ACTIONS TO TAKE →
1. Answer these questions using the text on energy-based models:
(a) What does the text give as an example of coarse-grained information about a system?
(b) What name is given to the principle that says the distribution with the largest possible entropy should be chosen?
(c) What is the normalization constant Z known as?
2. Write the next part of the text on energy-based models, starting right after its final sentence.

EXERCISE TEXT →
To understand the origin of energy-based models, imagine a scientist with the goal of designing a physical system that is capable of learning and memorizing patterns. An initial strategic choice is to use the random behaviour of the particles to model the probability distribution of some data that should be learned. The goal is to design probabilistic systems that harness randomness to generalize memorized patterns. Mathematically, a probabilistic system is characterized by a probability distribution that determines the likely states of the system. The challenge is to design systems that are sufficiently complex to give rise to rich behaviour, but also simple enough such that they can be efficiently trained and characterized.

For large systems, it is overwhelmingly difficult to keep track of all their rapidly-fluctuating internal degrees of freedom. Typically only coarse-grained information can be accessed, meaning that we can only keep track of macroscopic properties of the system and not of all degrees of freedom. An example for such a coarse-grained information is the total energy , which can be theoretically determined for any given state of the system.

More precisely, the total energy of a system is defined in terms of an energy function E(x) which assigns energy values to all its possible states. The state of an n-particle system can be described as x=(x_1, x_2, \ldots, x_n) , where x_i denotes a relevant degree of freedom of the i-th particle.

The Boltzmann distribution

The Boltzmann distribution

What probability distribution P(x) can be assigned to a state x with energy E(x) ? If we do not have any information — and therefore no constraint — about a particular degree of freedom, we should remain maximally flexible in the choice of model while remaining consistent with the quantitites that are constrained. Therefore, it is reasonable to choose the distribution with maximum entropy The entropy of a system is given by S = \sum_x -P(x)\log P(x), where P(x) is the probability of a state x. If all states are equally likely, the entropy is maximal. If only one state P(x) = 1 then the entropy is minimal. because the maximum entropy model reduces the amount of potentially biased or unsubstantiated (i.e. not supported by the data) prior information built into a model. This strategy is known as Jaynes' maximum entropy principle . It states that in assigning a model on the basis of partial available information, the distribution with the largest possible entropy should be chosen. The resulting distribution P(x) is the solution to the optimization problem \begin{aligned} \max_{P(x)}\,\, &\sum_x -P(x)\log P(x) \\[0.4em] \text{s.t. } &\sum_x P(x) E(x) = \langle E \rangle, \end{aligned} giving P(x) = \frac{1}{Z} \exp\left[ - E(x)/T \right], where T is a free parameter and Z=\sum_x \exp[- E(x)/T] is a normalization constant known as the partition function. The free parameter T can be interpreted as a temperature if we set the Boltzmann constant k_B = 1 . This probability distribution first appeared in statistical physics and is now widely used in other fields. In its original physical interpretation, the Boltzmann distribution describes the probability of finding a system in a state x when the system is in thermal equilibrium with a heat bath at temperature T By definition, being at thermal equilibrium with a bath of temperature T means that the system is also at tempearature T . The temperature determines the average energy of a system. With large T the probability of high energy states increases, and so does the average energy. . The Boltzmann distribution establishes a concrete relationship between energy and probability: low-energy states are the most likely to be observed.

MATERIAL SUPPLIED →
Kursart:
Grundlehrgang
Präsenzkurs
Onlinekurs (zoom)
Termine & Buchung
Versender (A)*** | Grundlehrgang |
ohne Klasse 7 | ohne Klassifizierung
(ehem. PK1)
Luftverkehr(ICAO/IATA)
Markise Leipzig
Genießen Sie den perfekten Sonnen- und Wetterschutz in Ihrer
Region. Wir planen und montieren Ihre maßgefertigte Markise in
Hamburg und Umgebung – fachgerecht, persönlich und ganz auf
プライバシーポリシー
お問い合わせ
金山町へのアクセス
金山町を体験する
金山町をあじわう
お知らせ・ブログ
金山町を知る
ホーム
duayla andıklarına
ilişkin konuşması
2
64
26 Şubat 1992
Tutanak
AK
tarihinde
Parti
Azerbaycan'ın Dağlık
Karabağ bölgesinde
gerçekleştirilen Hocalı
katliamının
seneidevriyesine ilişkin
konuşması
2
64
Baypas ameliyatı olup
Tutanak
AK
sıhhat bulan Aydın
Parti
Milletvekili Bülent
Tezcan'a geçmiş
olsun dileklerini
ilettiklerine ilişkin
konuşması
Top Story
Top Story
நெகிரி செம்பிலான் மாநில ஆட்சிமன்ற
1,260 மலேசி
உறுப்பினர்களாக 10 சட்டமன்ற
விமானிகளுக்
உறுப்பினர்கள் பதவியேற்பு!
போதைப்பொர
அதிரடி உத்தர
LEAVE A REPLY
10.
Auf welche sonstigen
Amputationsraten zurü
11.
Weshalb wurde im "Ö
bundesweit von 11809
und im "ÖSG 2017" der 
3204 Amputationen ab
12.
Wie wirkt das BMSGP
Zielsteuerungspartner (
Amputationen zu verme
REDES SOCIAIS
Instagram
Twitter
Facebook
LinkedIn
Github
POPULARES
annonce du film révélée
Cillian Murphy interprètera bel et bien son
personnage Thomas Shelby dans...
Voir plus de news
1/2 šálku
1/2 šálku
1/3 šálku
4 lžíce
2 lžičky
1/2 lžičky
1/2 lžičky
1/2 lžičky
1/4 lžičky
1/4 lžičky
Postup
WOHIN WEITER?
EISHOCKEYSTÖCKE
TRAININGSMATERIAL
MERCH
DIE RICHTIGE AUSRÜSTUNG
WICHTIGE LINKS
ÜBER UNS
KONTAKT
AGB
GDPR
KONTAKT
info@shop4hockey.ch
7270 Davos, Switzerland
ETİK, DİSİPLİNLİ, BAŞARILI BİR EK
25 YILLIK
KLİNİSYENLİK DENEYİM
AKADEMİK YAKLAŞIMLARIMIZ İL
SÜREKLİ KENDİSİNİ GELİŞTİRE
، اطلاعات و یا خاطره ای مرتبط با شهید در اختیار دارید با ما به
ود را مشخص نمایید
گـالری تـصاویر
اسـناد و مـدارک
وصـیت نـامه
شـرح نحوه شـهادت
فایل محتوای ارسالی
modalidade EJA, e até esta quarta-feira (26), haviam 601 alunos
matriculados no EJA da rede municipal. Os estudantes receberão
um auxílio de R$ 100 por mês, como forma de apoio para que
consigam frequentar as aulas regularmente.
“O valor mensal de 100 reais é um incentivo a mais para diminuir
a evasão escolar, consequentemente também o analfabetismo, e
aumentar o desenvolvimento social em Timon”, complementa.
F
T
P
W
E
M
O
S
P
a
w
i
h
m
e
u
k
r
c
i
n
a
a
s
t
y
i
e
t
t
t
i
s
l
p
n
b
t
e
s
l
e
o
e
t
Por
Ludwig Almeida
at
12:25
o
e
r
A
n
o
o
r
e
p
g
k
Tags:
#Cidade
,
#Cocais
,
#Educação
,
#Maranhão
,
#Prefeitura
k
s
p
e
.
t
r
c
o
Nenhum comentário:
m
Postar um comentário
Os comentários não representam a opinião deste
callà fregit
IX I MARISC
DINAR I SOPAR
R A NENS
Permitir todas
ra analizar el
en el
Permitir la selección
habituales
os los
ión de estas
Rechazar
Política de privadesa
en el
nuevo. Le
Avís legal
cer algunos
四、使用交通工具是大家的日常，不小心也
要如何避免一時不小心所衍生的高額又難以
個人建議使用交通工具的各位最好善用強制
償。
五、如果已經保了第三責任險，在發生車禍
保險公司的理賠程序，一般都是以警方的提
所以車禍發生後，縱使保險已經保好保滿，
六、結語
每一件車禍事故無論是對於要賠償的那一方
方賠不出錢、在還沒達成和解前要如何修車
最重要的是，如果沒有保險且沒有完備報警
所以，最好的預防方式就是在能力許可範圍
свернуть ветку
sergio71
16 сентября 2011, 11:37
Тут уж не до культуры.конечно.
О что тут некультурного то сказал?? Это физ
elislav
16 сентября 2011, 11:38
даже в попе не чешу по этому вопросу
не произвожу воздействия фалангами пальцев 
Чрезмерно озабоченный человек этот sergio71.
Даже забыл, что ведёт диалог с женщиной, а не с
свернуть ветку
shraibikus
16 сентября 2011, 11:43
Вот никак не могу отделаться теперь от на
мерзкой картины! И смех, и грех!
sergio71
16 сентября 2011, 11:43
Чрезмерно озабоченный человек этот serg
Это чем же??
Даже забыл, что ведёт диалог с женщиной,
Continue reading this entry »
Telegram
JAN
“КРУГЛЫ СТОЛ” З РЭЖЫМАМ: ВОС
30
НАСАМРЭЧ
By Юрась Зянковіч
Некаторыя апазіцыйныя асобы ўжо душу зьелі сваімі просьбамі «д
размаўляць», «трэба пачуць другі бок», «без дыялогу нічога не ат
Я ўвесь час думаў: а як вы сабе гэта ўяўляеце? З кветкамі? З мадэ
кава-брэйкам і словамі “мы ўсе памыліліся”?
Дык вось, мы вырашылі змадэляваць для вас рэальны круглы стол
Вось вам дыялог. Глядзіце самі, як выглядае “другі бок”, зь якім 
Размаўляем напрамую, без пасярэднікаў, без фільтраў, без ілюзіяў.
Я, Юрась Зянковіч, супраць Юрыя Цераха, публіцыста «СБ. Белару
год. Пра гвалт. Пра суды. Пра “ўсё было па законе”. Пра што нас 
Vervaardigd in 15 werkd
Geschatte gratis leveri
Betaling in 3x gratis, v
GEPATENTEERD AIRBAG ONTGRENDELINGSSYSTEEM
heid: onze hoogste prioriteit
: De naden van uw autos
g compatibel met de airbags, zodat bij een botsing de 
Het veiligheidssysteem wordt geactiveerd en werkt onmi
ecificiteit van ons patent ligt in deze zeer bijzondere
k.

SET OF ANSWERS →
1.
(a) The total energy of the system.
(b) Jaynes' maximum entropy principle.
(c) The partition function.

2.
The energy function of a physical system can be expressed as a sum over contributions arising both from the internal energy of each particle and the interactions between them. In such cases, the energy function can be written as E(x) = \sum_i \theta_i f_i(x), for appropriate parameters \theta_i and functions f_i(x). The resulting Boltzmann distribution at temperature T is uniquely determined by the parameters \theta_i or, equivalently, by the expectation values \langle f_i(x)\rangle, which are the sufficient statistics For any distribution in the exponential family, a statistic T(x) is sufficient if we can write the probability p(x) as p(x) = \exp \left( \alpha(\theta) T(x) + A(\theta) \right), where \alpha(\theta) is a vector-valued function and A(\theta) is a scalar, which for a Boltzmann distribution is related to the partition function as A(\theta) = \log(1/Z) . of the distribution. Knowledge of the expectation values \langle f_i(x)\rangle fixes the parameters \theta_i and therefore also the properties of the resulting Boltzmann distribution. The parameters \theta_i determine the relevance of these expectation values in minimizing the energy. When a particular \theta_i is small, the corresponding sufficient statistic, i.e, the state of the particle or the interaction term, will be largely irrelevant in its contribution to the energy.

It is important to recognize the role of temperature: it determines the relative probability of observing higher-energy states, not just the lowest energy ones. In the limit of zero temperature, only those states corresponding to global minima of the energy function can be observed. In the limit of infinite temperature, all states are equally likely. Physically, temperature quantifies the average energy of the interactions between the system and environment. Such exchanges lead to sporadic "jumps" towards states of higher energy. The higher the temperature, the more common and widespread such jumps will be. The role of temperature in the Boltzmann distribution is illustrated in the figure below, where you can study the effect of varying temperature and energy-function parameters.

Boltzmann distribution with changing interaction and temperature: The effect of the temperature T and the interaction strength w on the Boltzmann distribution of a two-particle system. The histogram on the left shows the probability of each possible configuration, where x_i \in \{-1, +1\} (red / grey). The energy function is E(x_1, x_2) = -w x_1 x_2 . The sign of the interaction determines which configurations are more likely: if w<0, opposite configurations x_1=-x_2 have lower energy (higher probability). If w>0, equal configurations x_1=x_2 have lower energy (higher probability). Increasing the temperature T makes high-energy configurations more likely. In the limit of very large temperatures, states become approximately equiprobable regardless of interaction strength.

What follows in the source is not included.